L’anecdote des manifestations de Civitas se retrouvera dans le spectacle. Le personnage rejoindra également les Veilleurs, dans leur combat contre le mariage pour tous. « Elle prône sincèrement l’amour de Dieu, et pourtant elle suinte la haine. Elle voudrait rendre justice, elle est prête à saisir le glaive », explique l’autrice. « Suivre la foule, appartenir au groupe, combattre les manifestations de ce qu’elle nomme le Mal lui procurent un rassurement infini. Elle veut des certitudes et du dépassement. Elle est pétrie de contradictions, d’affects, d’échafaudages délirants et rationnels. Elle va monter très haut, puis tomber au fin fond de l’abîme. C’est une femme banale, qui pourrait être notre voisine ou notre sœur. Elle nous est à la fois terriblement familière et lointaine. »

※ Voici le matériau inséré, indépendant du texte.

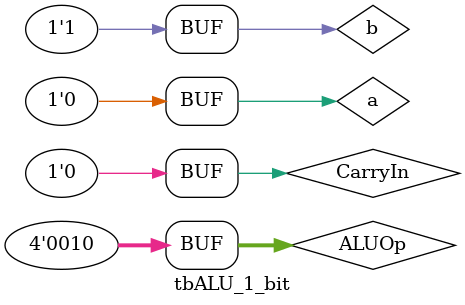
<source format=v>
module tbALU_1_bit
(
);
  reg a;
  reg b;
  reg [3:0] ALUOp;
  reg CarryIn;
  wire CarryOut;
  wire Result;
  
  ALU_1_bit alu1
  (
    .a(a),
    .b(b),
    .ALUOp(ALUOp),
    .CarryIn(CarryIn),
    .CarryOut(CarryOut),
    .Result(Result)
  );
  initial
    begin
      a = 1;
      b = 1;
      ALUOp = 4'h0;
      CarryIn = 1;
      #300 a = 0;
      ALUOp = 4'h6;
      #300 ALUOp = 4'h2;
      CarryIn = 0;
      
    end
endmodule
</source>
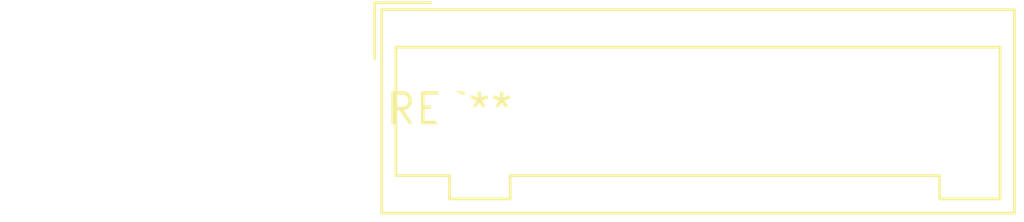
<source format=kicad_pcb>
(kicad_pcb (version 20240108) (generator pcbnew)

  (general
    (thickness 1.6)
  )

  (paper "A4")
  (layers
    (0 "F.Cu" signal)
    (31 "B.Cu" signal)
    (32 "B.Adhes" user "B.Adhesive")
    (33 "F.Adhes" user "F.Adhesive")
    (34 "B.Paste" user)
    (35 "F.Paste" user)
    (36 "B.SilkS" user "B.Silkscreen")
    (37 "F.SilkS" user "F.Silkscreen")
    (38 "B.Mask" user)
    (39 "F.Mask" user)
    (40 "Dwgs.User" user "User.Drawings")
    (41 "Cmts.User" user "User.Comments")
    (42 "Eco1.User" user "User.Eco1")
    (43 "Eco2.User" user "User.Eco2")
    (44 "Edge.Cuts" user)
    (45 "Margin" user)
    (46 "B.CrtYd" user "B.Courtyard")
    (47 "F.CrtYd" user "F.Courtyard")
    (48 "B.Fab" user)
    (49 "F.Fab" user)
    (50 "User.1" user)
    (51 "User.2" user)
    (52 "User.3" user)
    (53 "User.4" user)
    (54 "User.5" user)
    (55 "User.6" user)
    (56 "User.7" user)
    (57 "User.8" user)
    (58 "User.9" user)
  )

  (setup
    (pad_to_mask_clearance 0)
    (pcbplotparams
      (layerselection 0x00010fc_ffffffff)
      (plot_on_all_layers_selection 0x0000000_00000000)
      (disableapertmacros false)
      (usegerberextensions false)
      (usegerberattributes false)
      (usegerberadvancedattributes false)
      (creategerberjobfile false)
      (dashed_line_dash_ratio 12.000000)
      (dashed_line_gap_ratio 3.000000)
      (svgprecision 4)
      (plotframeref false)
      (viasonmask false)
      (mode 1)
      (useauxorigin false)
      (hpglpennumber 1)
      (hpglpenspeed 20)
      (hpglpendiameter 15.000000)
      (dxfpolygonmode false)
      (dxfimperialunits false)
      (dxfusepcbnewfont false)
      (psnegative false)
      (psa4output false)
      (plotreference false)
      (plotvalue false)
      (plotinvisibletext false)
      (sketchpadsonfab false)
      (subtractmaskfromsilk false)
      (outputformat 1)
      (mirror false)
      (drillshape 1)
      (scaleselection 1)
      (outputdirectory "")
    )
  )

  (net 0 "")

  (footprint "Wago_734-137_1x07_P3.50mm_Vertical" (layer "F.Cu") (at 0 0))

)

</source>
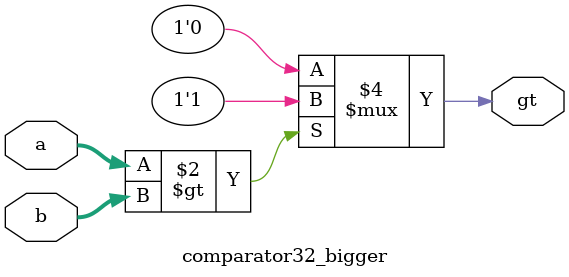
<source format=v>
module comparator32_bigger(
    input [31:0] a,
    input [31:0] b,
    output reg gt
);
    always @(*) begin
         if (a > b) begin
            gt = 1;
         end else begin
            gt = 0;
	 end
	 end
endmodule

</source>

Origines et résonnances de la pièce
Pourquoi Le Fils puisqu’il s’agit de la parole d’une femme ? Les spectateurs et les spectatrices y verront, sans en révéler trop sur la pièce, le fils de cette femme, mais aussi le fils de Dieu évoqué dans le spectacle de Roméo Castellucci.
À l’origine de Le Fils, il y avait Le Bouc, une pièce de Rainer Werner Fassbinder, créée en 1968 à Munich, qui traitait du racisme dans une petite communauté. David Gauchard et Marine Bachelot Nguyen ont commencé à retravailler un monologue inspiré de cette œuvre, avant de décider d’en faire un spectacle à part entière. Le Fils est une fiction à ancrage documentaire, comme l’explique Marine Bachelot Nguyen, puisque l’autrice s’est basée, entre autres, sur ses recherches sur les mouvements catholiques intégristes en France. « Et si le tragique intervient dans la fiction, ce n’est pas pour célébrer l’inéluctable, ni provoquer une catharsis. Du théâtre, il faut ressortir la conscience aiguisée, intranquille, et armée », explique-t-elle.
La pièce est à voir au Théâtre de l’Archipel, le 11 et 12 avril 2025.